Lots of extra hours. They told me that there is some turnover and they had
trouble finding competent candidates.

The engineer who conducted my principle technical interview seemed to be
pleased to find himself in the position of quizzing somebody. "Let's start
with some whiteboarding." I did not immediately pick up the marker, but asked
him to describe the problem to me, and he looked surprised. There were trick
questions, and sometimes the answer was to buy the most expensive equipment.
"Wow, I have not heard about that device." He looked really smug when I said
that.

The other people I met were pleasant.

At the end, their secretary came to my room and told me "You're done here". At
lunch, I noticed a half-dozen missed calls from her saying that she had
dismissed me too soon and I had been scheduled to interview with a fourth or
fifth person. I did not bother to call back.

------
richardknop
Probably similar to a typical startup engineering job. Lots of these exchanges
started with little funding or were originally hacked together in a basement.
Then they grew very quickly and suddenly had budget to hire serious
engineering teams.

I assume you’d deal with supporting lots of buggy legacy code, either fixing
bugs or refactoring. You could also be working on a new green field code to
replace the old platform. Or anything in between.

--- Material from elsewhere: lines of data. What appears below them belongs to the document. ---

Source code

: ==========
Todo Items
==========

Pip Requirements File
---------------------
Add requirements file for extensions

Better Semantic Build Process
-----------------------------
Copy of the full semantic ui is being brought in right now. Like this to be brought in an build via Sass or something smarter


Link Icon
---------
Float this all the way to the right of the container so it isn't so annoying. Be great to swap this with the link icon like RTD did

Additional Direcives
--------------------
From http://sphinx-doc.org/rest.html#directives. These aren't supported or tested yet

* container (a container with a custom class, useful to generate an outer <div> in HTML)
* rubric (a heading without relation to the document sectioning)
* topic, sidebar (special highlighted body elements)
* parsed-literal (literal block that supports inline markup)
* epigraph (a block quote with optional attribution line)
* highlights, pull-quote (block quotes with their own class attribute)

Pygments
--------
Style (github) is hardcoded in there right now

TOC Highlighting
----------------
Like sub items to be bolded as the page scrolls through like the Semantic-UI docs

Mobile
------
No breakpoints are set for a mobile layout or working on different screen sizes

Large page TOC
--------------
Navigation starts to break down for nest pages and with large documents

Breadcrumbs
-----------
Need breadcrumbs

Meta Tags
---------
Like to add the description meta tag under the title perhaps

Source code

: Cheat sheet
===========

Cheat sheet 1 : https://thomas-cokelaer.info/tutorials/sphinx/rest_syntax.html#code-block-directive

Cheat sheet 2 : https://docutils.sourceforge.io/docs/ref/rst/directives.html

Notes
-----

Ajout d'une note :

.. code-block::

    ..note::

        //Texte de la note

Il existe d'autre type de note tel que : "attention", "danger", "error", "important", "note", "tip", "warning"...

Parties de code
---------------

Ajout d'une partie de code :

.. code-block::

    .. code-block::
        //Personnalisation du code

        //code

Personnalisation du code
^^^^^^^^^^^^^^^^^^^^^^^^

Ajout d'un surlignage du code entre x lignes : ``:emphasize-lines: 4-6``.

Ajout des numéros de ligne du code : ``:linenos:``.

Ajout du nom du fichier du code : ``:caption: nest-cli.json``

They also seem to have trouble scaling and keeping their servers running
during peak times. Assume there’s a ton of dev ops work as well as
optimisations and performance tuning / scaling related engineering going on.

Finally, since these exchanges keep peoples’ cryprocirrencies On hot and cold
wallets they probably have a lot of engineering resources focused on security.

------
hulkisdumb
I may be the least qualified person on here, my here's my guess. Imagine
you're a normal developer, minding your own business .. even so you have
dozens of problems that plague your world of programming ... overtime, no
actual formalization of requirements, n-number of tradeoffs and the worst part
your main product is a damn customized cms system, now all of a sudden this
cms explodes and is in demand . Now all your problems are made 100 fold and
your pretty little world has disappeared .... that is pretty much what I
expect the average answer to be on here

------
djellybeans
For me just starting to get into Ethereum Dapp programming and still being a
lot of new concepts to me, working for an exchange seems more within my reach
as it crosses into my experience as a web developer.

What I'm curious about these larger crypto exchanges is if any of them has
tried to acquire talent from more traditional trading websites (eToro, etc.)
Though it's still the wild west in comparison so they would need to offer some
very good incentives.